** DATA FOR REVIEW **

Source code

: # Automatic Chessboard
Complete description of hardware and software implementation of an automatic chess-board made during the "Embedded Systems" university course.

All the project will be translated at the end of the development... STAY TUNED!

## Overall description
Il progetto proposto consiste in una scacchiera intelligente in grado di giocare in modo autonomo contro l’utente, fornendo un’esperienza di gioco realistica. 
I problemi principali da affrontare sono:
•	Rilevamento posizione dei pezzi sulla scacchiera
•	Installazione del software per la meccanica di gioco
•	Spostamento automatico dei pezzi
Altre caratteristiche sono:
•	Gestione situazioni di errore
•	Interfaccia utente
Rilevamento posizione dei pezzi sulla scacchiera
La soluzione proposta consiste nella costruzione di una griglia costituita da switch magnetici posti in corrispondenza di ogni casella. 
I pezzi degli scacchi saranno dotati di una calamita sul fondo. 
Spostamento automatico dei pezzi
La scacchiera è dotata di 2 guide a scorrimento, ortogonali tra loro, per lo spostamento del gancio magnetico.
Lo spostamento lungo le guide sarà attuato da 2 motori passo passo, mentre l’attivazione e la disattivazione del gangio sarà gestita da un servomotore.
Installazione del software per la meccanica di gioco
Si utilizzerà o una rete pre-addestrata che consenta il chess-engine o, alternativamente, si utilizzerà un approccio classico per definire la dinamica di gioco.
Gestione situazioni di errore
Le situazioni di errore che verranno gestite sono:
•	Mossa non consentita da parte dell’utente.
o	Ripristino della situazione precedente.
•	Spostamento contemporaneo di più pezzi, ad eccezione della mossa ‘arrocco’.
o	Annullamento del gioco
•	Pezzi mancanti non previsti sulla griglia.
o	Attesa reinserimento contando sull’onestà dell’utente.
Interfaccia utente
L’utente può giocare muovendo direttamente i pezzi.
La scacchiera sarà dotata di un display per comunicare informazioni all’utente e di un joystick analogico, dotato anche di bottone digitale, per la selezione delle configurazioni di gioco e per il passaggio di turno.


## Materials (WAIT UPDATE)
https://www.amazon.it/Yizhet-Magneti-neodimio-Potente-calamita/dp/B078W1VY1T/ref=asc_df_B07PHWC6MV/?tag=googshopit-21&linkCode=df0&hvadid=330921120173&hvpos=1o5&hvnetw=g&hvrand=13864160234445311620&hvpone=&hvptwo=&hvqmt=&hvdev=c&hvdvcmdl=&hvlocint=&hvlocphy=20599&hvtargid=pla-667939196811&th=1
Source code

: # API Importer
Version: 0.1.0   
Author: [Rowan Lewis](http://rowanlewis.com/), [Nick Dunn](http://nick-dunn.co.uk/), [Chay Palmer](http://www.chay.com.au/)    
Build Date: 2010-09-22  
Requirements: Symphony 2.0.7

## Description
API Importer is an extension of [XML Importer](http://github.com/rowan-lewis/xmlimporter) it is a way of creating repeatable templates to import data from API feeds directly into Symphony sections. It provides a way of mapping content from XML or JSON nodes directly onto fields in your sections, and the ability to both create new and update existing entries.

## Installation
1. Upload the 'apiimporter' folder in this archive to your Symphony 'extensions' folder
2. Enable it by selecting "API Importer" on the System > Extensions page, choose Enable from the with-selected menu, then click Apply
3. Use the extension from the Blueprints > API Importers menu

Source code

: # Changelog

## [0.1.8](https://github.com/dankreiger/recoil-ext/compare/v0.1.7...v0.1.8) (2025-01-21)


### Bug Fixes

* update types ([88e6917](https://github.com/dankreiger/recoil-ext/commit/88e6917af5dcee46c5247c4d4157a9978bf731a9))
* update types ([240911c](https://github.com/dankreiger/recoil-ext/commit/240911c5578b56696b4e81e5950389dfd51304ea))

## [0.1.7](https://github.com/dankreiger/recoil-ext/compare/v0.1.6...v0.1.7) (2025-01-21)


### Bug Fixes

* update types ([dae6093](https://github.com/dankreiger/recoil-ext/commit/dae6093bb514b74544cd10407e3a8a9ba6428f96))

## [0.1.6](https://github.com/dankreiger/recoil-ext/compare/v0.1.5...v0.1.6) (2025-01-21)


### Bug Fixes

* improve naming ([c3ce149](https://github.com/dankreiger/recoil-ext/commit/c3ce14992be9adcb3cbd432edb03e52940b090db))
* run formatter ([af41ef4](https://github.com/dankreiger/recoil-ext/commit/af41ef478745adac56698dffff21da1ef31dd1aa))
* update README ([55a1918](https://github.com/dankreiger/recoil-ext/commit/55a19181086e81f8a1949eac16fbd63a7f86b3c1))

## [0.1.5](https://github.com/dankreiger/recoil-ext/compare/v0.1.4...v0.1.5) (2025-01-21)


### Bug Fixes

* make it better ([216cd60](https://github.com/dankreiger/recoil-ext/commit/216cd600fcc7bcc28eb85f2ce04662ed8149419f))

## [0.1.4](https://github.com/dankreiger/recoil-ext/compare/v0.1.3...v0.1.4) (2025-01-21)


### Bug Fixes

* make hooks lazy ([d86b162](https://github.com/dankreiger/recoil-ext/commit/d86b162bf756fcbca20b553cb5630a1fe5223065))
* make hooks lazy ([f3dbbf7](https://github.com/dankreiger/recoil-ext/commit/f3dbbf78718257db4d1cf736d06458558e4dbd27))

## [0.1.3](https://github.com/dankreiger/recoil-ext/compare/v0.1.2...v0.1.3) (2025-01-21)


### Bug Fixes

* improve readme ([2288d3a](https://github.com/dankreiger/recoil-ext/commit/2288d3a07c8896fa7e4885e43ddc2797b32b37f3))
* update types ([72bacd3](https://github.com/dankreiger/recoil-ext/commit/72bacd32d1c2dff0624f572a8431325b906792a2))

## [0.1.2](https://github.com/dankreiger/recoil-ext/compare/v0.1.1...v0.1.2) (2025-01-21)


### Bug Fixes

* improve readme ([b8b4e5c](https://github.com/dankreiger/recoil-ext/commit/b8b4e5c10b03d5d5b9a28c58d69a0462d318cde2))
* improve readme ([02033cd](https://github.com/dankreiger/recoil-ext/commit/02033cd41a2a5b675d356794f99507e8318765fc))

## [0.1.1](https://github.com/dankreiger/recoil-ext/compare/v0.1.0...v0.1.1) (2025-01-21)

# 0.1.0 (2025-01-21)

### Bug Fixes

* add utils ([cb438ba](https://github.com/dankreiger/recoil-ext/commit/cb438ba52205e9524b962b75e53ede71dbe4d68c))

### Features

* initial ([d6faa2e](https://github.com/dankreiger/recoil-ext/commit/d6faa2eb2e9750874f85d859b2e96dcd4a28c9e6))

--

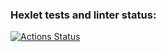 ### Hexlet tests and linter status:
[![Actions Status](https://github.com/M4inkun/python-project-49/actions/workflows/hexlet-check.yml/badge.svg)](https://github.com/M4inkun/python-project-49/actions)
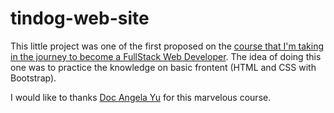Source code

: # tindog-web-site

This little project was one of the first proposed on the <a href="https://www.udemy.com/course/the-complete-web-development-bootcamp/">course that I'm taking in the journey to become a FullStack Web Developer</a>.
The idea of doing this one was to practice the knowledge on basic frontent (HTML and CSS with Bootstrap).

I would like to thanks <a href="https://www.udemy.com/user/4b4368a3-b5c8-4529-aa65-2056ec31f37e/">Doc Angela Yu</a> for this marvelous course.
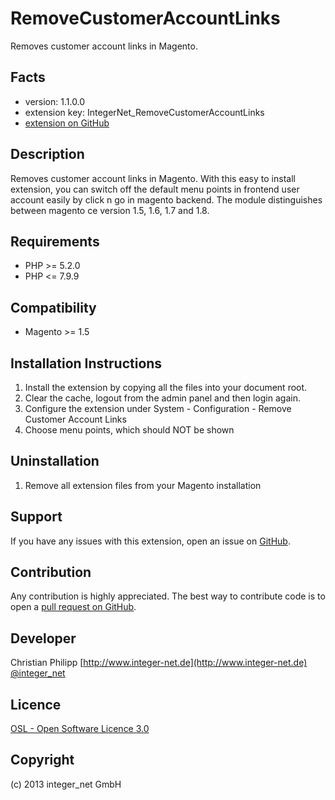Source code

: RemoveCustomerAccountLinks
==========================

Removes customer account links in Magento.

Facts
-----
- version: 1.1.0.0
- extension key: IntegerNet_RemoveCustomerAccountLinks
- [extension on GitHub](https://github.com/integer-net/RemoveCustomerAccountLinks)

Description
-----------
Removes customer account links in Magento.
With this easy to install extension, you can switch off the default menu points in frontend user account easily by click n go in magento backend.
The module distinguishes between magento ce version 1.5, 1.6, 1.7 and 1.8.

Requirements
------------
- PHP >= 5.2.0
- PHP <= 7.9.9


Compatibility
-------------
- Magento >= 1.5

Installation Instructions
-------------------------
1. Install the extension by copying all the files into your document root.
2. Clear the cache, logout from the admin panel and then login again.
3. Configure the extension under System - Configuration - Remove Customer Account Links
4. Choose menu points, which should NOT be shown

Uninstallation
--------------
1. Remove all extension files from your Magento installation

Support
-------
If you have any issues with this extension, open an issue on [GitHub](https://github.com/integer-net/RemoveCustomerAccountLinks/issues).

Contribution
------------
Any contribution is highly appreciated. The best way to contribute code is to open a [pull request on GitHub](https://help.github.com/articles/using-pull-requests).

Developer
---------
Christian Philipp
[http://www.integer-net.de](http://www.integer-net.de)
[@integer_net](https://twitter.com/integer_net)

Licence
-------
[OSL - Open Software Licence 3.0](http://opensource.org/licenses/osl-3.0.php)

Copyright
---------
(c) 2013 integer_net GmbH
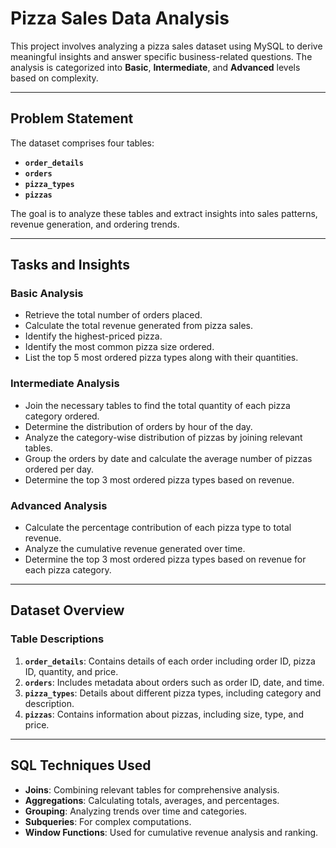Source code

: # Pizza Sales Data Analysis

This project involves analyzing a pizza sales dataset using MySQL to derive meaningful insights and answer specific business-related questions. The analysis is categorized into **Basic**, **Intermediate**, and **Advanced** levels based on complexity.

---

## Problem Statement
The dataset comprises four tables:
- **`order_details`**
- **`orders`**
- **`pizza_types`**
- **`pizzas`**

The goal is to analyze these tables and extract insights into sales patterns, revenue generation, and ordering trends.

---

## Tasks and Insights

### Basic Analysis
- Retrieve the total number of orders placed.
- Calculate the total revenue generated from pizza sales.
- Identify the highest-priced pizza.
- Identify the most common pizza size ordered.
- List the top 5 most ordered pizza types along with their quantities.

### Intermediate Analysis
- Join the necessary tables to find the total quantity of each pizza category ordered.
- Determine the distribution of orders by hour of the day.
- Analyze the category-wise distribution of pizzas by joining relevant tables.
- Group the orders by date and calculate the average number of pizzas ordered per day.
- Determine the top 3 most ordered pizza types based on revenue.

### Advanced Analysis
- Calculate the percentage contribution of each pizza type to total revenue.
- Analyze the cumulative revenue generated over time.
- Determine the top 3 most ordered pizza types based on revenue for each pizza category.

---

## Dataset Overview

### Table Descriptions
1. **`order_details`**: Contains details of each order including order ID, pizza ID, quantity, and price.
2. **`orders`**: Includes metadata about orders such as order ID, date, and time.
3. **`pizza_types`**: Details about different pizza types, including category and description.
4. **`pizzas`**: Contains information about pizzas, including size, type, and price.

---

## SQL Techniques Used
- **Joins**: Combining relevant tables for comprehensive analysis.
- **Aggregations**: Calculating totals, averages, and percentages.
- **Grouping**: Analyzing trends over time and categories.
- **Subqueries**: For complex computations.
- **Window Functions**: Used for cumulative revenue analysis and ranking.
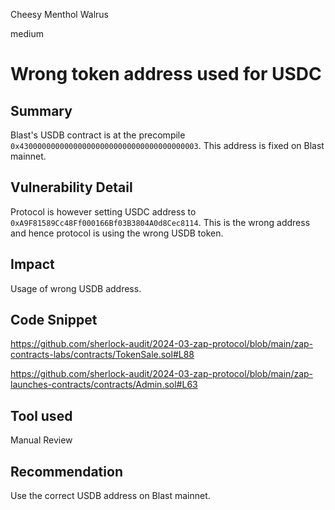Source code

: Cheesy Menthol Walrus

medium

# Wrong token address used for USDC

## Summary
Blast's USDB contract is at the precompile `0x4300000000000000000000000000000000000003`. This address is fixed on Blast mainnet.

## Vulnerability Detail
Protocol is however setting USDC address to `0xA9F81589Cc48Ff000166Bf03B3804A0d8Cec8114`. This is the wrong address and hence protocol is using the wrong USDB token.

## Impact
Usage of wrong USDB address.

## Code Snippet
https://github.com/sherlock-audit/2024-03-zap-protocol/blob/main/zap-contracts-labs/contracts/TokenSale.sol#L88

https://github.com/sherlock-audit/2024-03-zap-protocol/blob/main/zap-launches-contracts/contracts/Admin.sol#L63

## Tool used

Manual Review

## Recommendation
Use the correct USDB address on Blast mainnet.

--

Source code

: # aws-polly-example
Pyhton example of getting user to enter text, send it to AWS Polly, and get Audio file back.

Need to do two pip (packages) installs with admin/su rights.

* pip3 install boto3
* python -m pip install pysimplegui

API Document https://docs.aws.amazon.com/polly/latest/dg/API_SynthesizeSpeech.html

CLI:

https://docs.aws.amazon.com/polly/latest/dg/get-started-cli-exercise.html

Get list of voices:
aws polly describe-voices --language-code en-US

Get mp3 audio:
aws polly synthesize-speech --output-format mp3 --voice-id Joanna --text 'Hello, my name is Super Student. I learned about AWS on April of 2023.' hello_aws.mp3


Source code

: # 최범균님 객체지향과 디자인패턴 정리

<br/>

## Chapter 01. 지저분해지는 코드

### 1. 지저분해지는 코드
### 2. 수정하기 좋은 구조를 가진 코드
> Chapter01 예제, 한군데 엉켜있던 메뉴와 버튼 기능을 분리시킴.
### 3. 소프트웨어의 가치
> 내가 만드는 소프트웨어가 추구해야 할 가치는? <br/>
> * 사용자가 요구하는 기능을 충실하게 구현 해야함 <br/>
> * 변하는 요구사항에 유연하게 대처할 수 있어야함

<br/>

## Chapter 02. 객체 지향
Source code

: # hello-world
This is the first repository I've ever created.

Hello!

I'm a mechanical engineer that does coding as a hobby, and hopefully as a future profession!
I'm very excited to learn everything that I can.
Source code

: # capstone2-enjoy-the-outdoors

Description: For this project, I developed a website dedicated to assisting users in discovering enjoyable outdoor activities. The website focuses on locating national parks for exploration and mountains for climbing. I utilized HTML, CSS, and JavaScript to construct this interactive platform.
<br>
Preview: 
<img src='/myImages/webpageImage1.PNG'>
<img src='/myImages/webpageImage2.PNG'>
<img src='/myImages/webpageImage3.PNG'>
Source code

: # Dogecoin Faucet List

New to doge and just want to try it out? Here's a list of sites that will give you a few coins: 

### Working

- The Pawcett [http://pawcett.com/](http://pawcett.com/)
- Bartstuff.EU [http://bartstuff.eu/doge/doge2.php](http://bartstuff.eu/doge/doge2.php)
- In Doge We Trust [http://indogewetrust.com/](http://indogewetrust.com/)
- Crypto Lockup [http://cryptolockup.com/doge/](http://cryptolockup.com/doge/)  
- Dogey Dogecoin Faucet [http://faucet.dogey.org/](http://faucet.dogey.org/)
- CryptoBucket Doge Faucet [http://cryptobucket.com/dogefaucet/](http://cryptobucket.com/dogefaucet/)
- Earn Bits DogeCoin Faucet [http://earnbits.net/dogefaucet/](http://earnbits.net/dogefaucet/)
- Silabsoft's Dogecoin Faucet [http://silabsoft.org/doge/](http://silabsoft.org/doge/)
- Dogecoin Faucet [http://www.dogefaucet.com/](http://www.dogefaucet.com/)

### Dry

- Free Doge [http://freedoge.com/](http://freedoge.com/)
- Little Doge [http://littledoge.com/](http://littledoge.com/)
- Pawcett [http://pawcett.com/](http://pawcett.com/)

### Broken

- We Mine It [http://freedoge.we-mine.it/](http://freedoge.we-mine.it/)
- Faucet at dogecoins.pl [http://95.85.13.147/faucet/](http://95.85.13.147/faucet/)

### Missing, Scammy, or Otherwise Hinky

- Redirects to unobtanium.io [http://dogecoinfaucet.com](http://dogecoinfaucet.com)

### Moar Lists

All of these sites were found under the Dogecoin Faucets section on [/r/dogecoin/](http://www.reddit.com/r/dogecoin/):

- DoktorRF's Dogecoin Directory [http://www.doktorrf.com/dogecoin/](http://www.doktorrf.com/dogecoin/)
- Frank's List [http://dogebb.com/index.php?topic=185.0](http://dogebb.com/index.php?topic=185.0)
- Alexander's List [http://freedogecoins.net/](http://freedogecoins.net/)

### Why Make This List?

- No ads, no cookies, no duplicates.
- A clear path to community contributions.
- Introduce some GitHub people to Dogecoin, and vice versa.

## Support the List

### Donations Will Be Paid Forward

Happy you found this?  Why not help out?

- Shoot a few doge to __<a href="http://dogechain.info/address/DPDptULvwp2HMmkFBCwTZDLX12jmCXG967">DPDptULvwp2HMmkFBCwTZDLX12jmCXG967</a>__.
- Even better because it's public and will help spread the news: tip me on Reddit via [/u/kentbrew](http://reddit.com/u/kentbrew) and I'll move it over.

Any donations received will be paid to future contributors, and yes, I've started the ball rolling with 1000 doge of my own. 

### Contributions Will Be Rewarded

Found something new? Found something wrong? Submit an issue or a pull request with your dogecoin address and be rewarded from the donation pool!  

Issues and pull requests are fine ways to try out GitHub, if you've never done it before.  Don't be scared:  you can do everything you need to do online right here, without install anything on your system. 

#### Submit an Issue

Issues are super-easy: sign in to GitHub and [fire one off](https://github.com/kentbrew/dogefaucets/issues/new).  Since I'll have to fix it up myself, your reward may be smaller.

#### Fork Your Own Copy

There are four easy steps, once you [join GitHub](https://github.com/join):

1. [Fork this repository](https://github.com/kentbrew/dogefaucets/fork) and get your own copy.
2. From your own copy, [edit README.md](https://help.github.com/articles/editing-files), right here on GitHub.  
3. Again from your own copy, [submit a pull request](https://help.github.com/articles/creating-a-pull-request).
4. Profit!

** WORK TO BE COMPLETED **
Using the data above, print exactly the lines from the line that contains "- Faucet at" through the line that contains "- DoktorRF's Dogecoin", with both included.

** RESPONSE BELOW **
- Faucet at dogecoins.pl [http://95.85.13.147/faucet/](http://95.85.13.147/faucet/)

### Missing, Scammy, or Otherwise Hinky

- Redirects to unobtanium.io [http://dogecoinfaucet.com](http://dogecoinfaucet.com)

### Moar Lists

All of these sites were found under the Dogecoin Faucets section on [/r/dogecoin/](http://www.reddit.com/r/dogecoin/):

- DoktorRF's Dogecoin Directory [http://www.doktorrf.com/dogecoin/](http://www.doktorrf.com/dogecoin/)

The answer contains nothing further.